I feel that if you can't or won't protect the public, then someone should. That's where my anger comes from...fear. (Just what your other commenter said about your father.) It's not to ruin your day or put you down. It's out of genuine concern for others that could be affected by the behavior. Dead is forever, and I'd hate to see your mother in an accident then jail, paying for something she can never take back.

I don't wish you harm at all and am sorry I have been so harsh, although I stand firm in my belief that wrong is wrong, and no mental illness should change that.

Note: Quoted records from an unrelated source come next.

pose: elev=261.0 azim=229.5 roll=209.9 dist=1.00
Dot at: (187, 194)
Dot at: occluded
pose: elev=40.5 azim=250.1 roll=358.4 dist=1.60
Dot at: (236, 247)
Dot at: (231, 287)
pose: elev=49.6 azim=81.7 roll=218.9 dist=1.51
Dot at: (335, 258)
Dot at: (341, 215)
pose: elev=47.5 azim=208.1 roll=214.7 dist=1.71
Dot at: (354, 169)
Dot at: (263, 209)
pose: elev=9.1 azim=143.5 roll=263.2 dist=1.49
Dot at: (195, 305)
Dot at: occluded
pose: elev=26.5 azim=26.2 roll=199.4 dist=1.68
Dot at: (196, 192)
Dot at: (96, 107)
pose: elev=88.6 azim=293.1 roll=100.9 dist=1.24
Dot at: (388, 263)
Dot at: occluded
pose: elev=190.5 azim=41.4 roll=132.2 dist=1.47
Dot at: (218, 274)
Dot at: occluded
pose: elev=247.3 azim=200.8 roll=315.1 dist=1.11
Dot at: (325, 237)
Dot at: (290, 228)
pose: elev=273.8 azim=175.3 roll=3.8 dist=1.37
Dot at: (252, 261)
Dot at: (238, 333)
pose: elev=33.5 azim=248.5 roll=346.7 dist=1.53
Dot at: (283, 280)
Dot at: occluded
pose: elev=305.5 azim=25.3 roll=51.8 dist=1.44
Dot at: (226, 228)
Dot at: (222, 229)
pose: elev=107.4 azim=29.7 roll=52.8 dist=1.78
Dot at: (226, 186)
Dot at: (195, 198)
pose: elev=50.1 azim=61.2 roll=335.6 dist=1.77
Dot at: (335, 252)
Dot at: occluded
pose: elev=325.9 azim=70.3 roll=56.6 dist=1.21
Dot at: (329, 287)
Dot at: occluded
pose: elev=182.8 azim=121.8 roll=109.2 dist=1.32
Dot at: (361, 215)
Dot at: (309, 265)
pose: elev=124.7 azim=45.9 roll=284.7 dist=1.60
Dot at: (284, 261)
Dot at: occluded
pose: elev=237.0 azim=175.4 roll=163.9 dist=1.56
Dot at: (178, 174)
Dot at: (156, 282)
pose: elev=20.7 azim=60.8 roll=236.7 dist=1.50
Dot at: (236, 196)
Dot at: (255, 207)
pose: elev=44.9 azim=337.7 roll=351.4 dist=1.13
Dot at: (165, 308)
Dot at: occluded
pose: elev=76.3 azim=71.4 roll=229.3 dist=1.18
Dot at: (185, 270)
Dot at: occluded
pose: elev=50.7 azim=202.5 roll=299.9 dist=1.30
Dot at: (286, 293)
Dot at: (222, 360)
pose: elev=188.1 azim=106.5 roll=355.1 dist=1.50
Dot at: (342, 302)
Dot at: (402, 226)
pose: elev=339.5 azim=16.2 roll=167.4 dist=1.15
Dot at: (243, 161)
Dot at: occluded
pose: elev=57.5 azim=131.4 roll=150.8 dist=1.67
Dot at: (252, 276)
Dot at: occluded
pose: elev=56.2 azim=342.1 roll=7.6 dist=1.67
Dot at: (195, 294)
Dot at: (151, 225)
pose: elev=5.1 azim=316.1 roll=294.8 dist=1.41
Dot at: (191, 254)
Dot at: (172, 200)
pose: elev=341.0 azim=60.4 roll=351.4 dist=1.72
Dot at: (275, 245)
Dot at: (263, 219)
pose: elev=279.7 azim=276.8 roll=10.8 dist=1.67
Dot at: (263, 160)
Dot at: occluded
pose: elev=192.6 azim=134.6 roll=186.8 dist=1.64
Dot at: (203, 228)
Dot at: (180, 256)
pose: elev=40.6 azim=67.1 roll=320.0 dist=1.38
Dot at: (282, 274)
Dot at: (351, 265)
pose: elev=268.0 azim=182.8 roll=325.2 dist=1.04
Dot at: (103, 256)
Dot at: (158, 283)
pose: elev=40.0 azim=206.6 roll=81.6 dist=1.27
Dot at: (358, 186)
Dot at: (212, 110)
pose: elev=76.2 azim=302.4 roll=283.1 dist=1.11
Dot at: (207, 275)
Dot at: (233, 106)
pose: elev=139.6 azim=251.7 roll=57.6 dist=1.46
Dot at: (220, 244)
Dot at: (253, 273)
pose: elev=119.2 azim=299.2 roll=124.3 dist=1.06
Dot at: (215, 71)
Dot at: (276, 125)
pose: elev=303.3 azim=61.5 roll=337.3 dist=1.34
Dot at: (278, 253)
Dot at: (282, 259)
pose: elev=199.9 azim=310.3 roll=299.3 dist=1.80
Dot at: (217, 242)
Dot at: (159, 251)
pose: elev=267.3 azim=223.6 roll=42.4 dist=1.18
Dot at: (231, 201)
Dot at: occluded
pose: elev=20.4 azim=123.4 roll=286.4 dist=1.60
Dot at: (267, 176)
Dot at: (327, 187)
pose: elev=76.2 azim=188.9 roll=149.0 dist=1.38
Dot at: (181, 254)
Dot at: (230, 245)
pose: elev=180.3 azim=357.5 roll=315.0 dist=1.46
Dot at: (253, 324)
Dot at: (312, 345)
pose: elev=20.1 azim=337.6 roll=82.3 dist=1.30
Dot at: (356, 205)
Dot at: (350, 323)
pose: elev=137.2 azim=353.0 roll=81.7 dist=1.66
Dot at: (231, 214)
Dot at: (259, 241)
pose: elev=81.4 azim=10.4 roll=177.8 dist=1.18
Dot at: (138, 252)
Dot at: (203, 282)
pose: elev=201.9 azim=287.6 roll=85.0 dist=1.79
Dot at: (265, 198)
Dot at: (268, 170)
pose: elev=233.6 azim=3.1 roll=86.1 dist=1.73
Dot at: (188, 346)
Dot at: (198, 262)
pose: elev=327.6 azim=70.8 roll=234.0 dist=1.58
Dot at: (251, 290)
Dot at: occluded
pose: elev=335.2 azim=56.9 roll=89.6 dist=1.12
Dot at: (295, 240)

On a lighter note, I found your video post very interesting. You play very well. That song brings back many memories.

Sharon said...

William Shakespeare wrote, “a rose by any other name would smell as sweet”. The meaning of something is important no matter what name it’s under. There’s a long history of pseudonyms throughout history. Our founding fathers, who wrote political pamphlets, used pseudonyms to mask their identities. Alexander Hamilton wrote under the names Caesar and Publius. Patrick Henry wrote under the name Senex. Benjamin Franklin wrote under a variety of names including Silence Dogood, Obadiah Plainman and Busy Body. I think the founding fathers were the 18th century equivalent of today’s bloggers! You don't need to share your real name or address to get your message across.

Annabel said...

Sweetie -
I don't care if you're fat. I'm fat and you'd just have to deal with that! But we will meet some day. Once my schooling is done and I have real free time, I'll head your way unless you get to Texas before then.
Look - two comments in less than a year - I'm on a roll! And I even posted again today. I've missed blogging!